First-hand Tips From Undergraduates About Their Year Abroad
If your course allows you to take a year abroad whilst at university but you’re not sure what to expect, here are some first-hand experiences of a few students I recently interviewed.
My first question was, did you try to make connections in advance?
Lucie, who is 20, went to Berlin in her third year of university. The pandemic having heightened the common fear of not meeting people, she attempted to meet as many people as she could, online, before her arrival in Germany. One efficient way to meet people she reckons, is through societies. Some university societies have branches on a global scale. She made contact with the Berlin branch of her university’s society through social media, and met the contacts in person when she arrived.
Carmen, 20, was in London for her third year. For her, it was the first time she lived away from home and contacting people beforehand helped her not to feel alone when faced with going to a country where she knew no one. Scary feeling? I agree. But Carmen emphasizes that contacting people who were on her course through Facebook made her feel like she had people to connect with once she got to London. Those very same people have remained some of her best friends, both during her London days and still today.
Next I asked what the worst and best parts were?
For the worst of the year abroad experience, the answer was unanimous: The pandemic, lockdowns and online classes made it really complicated for year abroad students who understandably wondered sometimes, “Why did I even come?”

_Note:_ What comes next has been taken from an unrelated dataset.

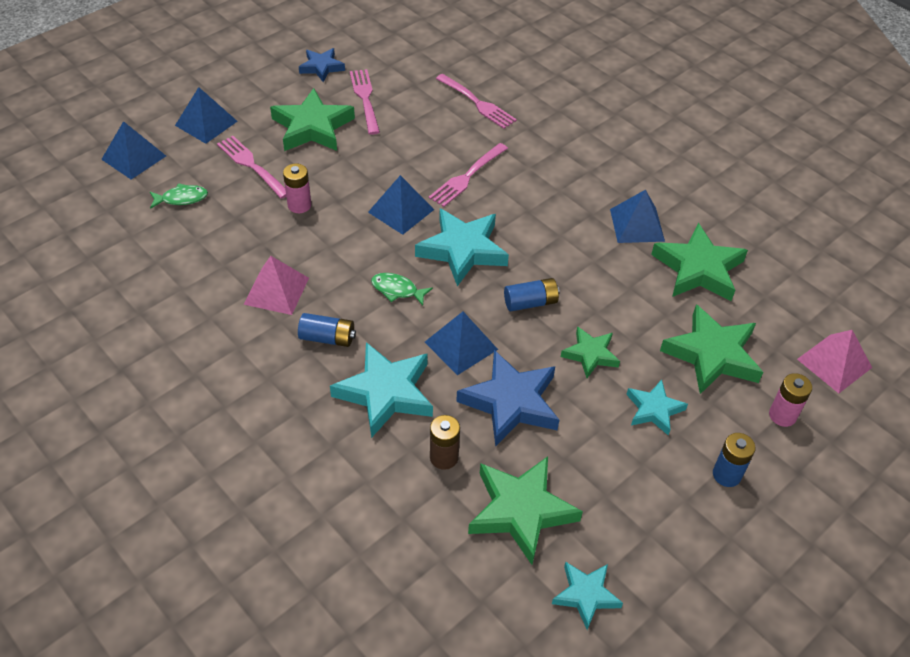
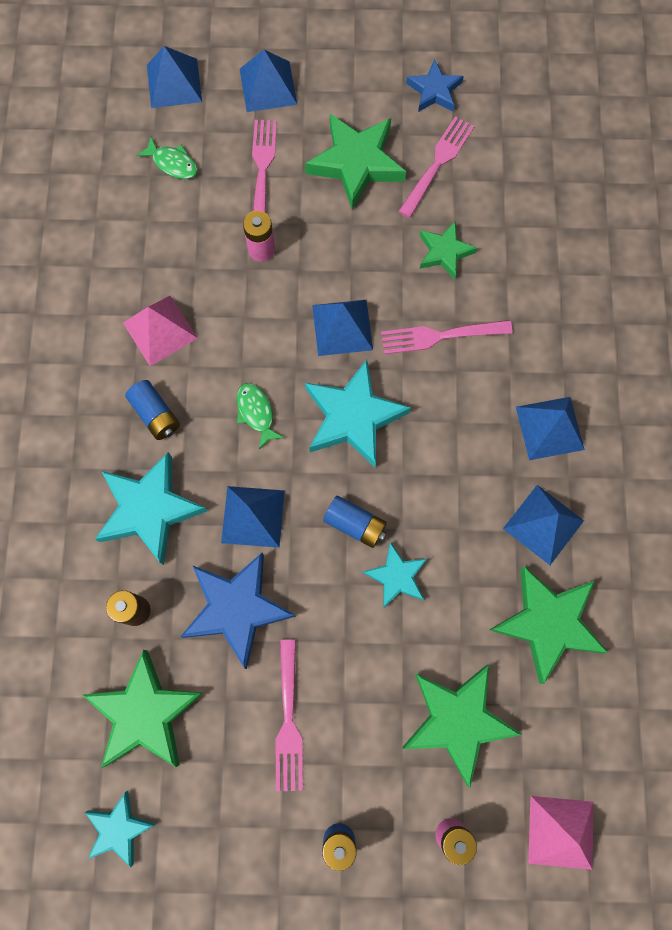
camera: 45 degrees right, 25 degrees up
(476, 103) = (541, 251): pink fork -> pink fork (288, 720)
(583, 178) = (549, 428): none -> blue pyramid
(590, 354) = (350, 623): green star -> green star (444, 252)
(654, 409) = (346, 724): turquoise star -> turquoise star (396, 576)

However, for the most part, they didn’t allow this set-back to get to them. Carmen, for example, learned how to make the most of what there was, embraced the year as it came, relinquished control. Sam, 21, learned how to be independent and reckons he became more mature for it. For Lucie, the best of the experience came in Spring with the easing of Covid regulations, as she finally was able to meet many people, go out, and live the experience she had dreamed of.
If you could have given yourself some advice before leaving on your year abroad what would it be?
Carmen’s advice? Stay open-minded. All through the year, learn to let life surprise you and allow its unpredictability to take its course. Moreover, try not to go abroad with huge expectations in the first place but instead, go with the flow, to avoid getting frustrated.
Sarah, 19, who went to Rome, has given us food for thought. ‘When you’re on your year abroad’, she said, ‘There is this pressure to meet the greatest number of people possible and do everything you can, to make the most of it’. It obviously depends, from person to person, how they would like to live their year abroad, but this led to her being constantly tired -- and her recommendation is ‘to live in your temporary city as someone who actually lives there full-time and not as a tourist’. That way you can immerse yourself more, in a city that is yours, rather than viewing your experience as a temporary stay.
Lastly, Lucie advises to get out of your comfort zone! Even if it seems like the easier option, don’t stick with other Erasmus students all the time but try to hang out with locals. After all, you went away for a reason.
By the end of my questions, all five students told me that though there were things they would have done differently with hindsight, they have no regrets. The steps they took throughout the year indeed led them to have the best experiences they could have dreamt of, be it in terms of culture, traveling, university, or friendships.